Rewrite every line of the records below, replacing "phylum" with "division" and keeping everything else the same.

=====

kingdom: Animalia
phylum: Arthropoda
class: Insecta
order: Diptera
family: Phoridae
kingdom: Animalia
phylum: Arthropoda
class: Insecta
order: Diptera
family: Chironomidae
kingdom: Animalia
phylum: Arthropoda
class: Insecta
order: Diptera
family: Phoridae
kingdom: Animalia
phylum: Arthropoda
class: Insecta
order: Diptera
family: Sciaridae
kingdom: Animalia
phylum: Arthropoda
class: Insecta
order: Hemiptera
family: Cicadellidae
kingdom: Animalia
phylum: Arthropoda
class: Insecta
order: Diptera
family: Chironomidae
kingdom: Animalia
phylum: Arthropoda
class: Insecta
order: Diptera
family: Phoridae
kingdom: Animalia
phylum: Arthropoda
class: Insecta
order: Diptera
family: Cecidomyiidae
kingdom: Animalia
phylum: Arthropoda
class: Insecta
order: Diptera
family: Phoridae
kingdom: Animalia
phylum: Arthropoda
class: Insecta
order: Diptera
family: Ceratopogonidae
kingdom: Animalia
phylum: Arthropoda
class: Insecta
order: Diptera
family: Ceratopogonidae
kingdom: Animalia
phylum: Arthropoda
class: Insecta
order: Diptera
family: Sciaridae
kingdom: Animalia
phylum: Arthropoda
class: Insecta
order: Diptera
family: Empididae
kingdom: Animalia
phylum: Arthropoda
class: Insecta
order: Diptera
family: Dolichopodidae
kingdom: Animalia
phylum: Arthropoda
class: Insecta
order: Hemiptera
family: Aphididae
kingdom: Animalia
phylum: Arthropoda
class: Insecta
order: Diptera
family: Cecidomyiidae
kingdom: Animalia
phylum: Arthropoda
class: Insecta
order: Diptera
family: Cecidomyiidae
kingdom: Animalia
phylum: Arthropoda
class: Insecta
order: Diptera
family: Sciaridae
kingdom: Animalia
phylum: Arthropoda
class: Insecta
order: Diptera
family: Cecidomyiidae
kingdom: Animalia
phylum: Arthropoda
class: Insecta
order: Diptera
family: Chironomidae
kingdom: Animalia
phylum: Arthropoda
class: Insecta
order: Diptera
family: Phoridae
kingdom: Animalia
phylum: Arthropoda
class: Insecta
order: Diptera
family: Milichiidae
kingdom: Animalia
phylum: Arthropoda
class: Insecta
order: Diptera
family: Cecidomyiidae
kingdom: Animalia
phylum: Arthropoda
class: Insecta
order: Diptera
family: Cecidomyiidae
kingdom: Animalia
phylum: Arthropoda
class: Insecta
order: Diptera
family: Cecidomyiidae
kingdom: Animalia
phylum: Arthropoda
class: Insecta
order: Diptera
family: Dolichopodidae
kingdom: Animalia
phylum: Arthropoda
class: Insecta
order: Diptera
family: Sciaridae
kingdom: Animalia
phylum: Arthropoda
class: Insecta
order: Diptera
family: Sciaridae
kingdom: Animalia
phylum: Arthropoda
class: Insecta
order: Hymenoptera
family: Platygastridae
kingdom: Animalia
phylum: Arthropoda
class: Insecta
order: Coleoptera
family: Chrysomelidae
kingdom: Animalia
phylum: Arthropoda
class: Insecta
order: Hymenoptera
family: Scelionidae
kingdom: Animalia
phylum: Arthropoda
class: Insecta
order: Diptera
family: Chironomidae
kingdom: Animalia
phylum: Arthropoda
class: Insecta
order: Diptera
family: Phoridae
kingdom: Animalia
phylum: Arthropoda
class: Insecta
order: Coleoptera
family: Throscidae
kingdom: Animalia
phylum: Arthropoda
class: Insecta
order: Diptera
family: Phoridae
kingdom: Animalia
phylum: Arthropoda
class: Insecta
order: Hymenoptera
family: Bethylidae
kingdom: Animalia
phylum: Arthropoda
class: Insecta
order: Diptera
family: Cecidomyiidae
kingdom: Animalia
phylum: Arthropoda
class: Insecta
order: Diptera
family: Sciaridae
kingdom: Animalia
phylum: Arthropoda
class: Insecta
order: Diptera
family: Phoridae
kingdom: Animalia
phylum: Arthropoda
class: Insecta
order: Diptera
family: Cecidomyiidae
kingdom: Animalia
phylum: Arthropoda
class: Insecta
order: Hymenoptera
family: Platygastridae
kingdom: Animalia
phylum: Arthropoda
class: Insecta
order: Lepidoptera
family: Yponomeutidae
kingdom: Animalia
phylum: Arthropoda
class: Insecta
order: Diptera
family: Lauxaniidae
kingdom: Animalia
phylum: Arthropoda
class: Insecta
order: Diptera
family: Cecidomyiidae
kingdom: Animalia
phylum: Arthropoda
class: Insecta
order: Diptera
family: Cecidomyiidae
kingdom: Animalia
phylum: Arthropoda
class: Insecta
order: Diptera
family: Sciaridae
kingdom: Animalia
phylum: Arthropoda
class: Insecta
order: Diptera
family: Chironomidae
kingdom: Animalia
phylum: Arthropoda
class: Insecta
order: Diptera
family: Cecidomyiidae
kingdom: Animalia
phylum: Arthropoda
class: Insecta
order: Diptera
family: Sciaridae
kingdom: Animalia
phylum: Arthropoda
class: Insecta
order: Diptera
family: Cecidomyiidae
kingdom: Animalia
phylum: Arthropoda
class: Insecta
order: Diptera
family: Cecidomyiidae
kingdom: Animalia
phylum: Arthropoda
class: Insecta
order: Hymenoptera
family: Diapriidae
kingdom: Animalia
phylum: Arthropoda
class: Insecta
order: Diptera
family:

=====

→ **FINISHED TASK**:
kingdom: Animalia
division: Arthropoda
class: Insecta
order: Diptera
family: Phoridae
kingdom: Animalia
division: Arthropoda
class: Insecta
order: Diptera
family: Chironomidae
kingdom: Animalia
division: Arthropoda
class: Insecta
order: Diptera
family: Phoridae
kingdom: Animalia
division: Arthropoda
class: Insecta
order: Diptera
family: Sciaridae
kingdom: Animalia
division: Arthropoda
class: Insecta
order: Hemiptera
family: Cicadellidae
kingdom: Animalia
division: Arthropoda
class: Insecta
order: Diptera
family: Chironomidae
kingdom: Animalia
division: Arthropoda
class: Insecta
order: Diptera
family: Phoridae
kingdom: Animalia
division: Arthropoda
class: Insecta
order: Diptera
family: Cecidomyiidae
kingdom: Animalia
division: Arthropoda
class: Insecta
order: Diptera
family: Phoridae
kingdom: Animalia
division: Arthropoda
class: Insecta
order: Diptera
family: Ceratopogonidae
kingdom: Animalia
division: Arthropoda
class: Insecta
order: Diptera
family: Ceratopogonidae
kingdom: Animalia
division: Arthropoda
class: Insecta
order: Diptera
family: Sciaridae
kingdom: Animalia
division: Arthropoda
class: Insecta
order: Diptera
family: Empididae
kingdom: Animalia
division: Arthropoda
class: Insecta
order: Diptera
family: Dolichopodidae
kingdom: Animalia
division: Arthropoda
class: Insecta
order: Hemiptera
family: Aphididae
kingdom: Animalia
division: Arthropoda
class: Insecta
order: Diptera
family: Cecidomyiidae
kingdom: Animalia
division: Arthropoda
class: Insecta
order: Diptera
family: Cecidomyiidae
kingdom: Animalia
division: Arthropoda
class: Insecta
order: Diptera
family: Sciaridae
kingdom: Animalia
division: Arthropoda
class: Insecta
order: Diptera
family: Cecidomyiidae
kingdom: Animalia
division: Arthropoda
class: Insecta
order: Diptera
family: Chironomidae
kingdom: Animalia
division: Arthropoda
class: Insecta
order: Diptera
family: Phoridae
kingdom: Animalia
division: Arthropoda
class: Insecta
order: Diptera
family: Milichiidae
kingdom: Animalia
division: Arthropoda
class: Insecta
order: Diptera
family: Cecidomyiidae
kingdom: Animalia
division: Arthropoda
class: Insecta
order: Diptera
family: Cecidomyiidae
kingdom: Animalia
division: Arthropoda
class: Insecta
order: Diptera
family: Cecidomyiidae
kingdom: Animalia
division: Arthropoda
class: Insecta
order: Diptera
family: Dolichopodidae
kingdom: Animalia
division: Arthropoda
class: Insecta
order: Diptera
family: Sciaridae
kingdom: Animalia
division: Arthropoda
class: Insecta
order: Diptera
family: Sciaridae
kingdom: Animalia
division: Arthropoda
class: Insecta
order: Hymenoptera
family: Platygastridae
kingdom: Animalia
division: Arthropoda
class: Insecta
order: Coleoptera
family: Chrysomelidae
kingdom: Animalia
division: Arthropoda
class: Insecta
order: Hymenoptera
family: Scelionidae
kingdom: Animalia
division: Arthropoda
class: Insecta
order: Diptera
family: Chironomidae
kingdom: Animalia
division: Arthropoda
class: Insecta
order: Diptera
family: Phoridae
kingdom: Animalia
division: Arthropoda
class: Insecta
order: Coleoptera
family: Throscidae
kingdom: Animalia
division: Arthropoda
class: Insecta
order: Diptera
family: Phoridae
kingdom: Animalia
division: Arthropoda
class: Insecta
order: Hymenoptera
family: Bethylidae
kingdom: Animalia
division: Arthropoda
class: Insecta
order: Diptera
family: Cecidomyiidae
kingdom: Animalia
division: Arthropoda
class: Insecta
order: Diptera
family: Sciaridae
kingdom: Animalia
division: Arthropoda
class: Insecta
order: Diptera
family: Phoridae
kingdom: Animalia
division: Arthropoda
class: Insecta
order: Diptera
family: Cecidomyiidae
kingdom: Animalia
division: Arthropoda
class: Insecta
order: Hymenoptera
family: Platygastridae
kingdom: Animalia
division: Arthropoda
class: Insecta
order: Lepidoptera
family: Yponomeutidae
kingdom: Animalia
division: Arthropoda
class: Insecta
order: Diptera
family: Lauxaniidae
kingdom: Animalia
division: Arthropoda
class: Insecta
order: Diptera
family: Cecidomyiidae
kingdom: Animalia
division: Arthropoda
class: Insecta
order: Diptera
family: Cecidomyiidae
kingdom: Animalia
division: Arthropoda
class: Insecta
order: Diptera
family: Sciaridae
kingdom: Animalia
division: Arthropoda
class: Insecta
order: Diptera
family: Chironomidae
kingdom: Animalia
division: Arthropoda
class: Insecta
order: Diptera
family: Cecidomyiidae
kingdom: Animalia
division: Arthropoda
class: Insecta
order: Diptera
family: Sciaridae
kingdom: Animalia
division: Arthropoda
class: Insecta
order: Diptera
family: Cecidomyiidae
kingdom: Animalia
division: Arthropoda
class: Insecta
order: Diptera
family: Cecidomyiidae
kingdom: Animalia
division: Arthropoda
class: Insecta
order: Hymenoptera
family: Diapriidae
kingdom: Animalia
division: Arthropoda
class: Insecta
order: Diptera
family:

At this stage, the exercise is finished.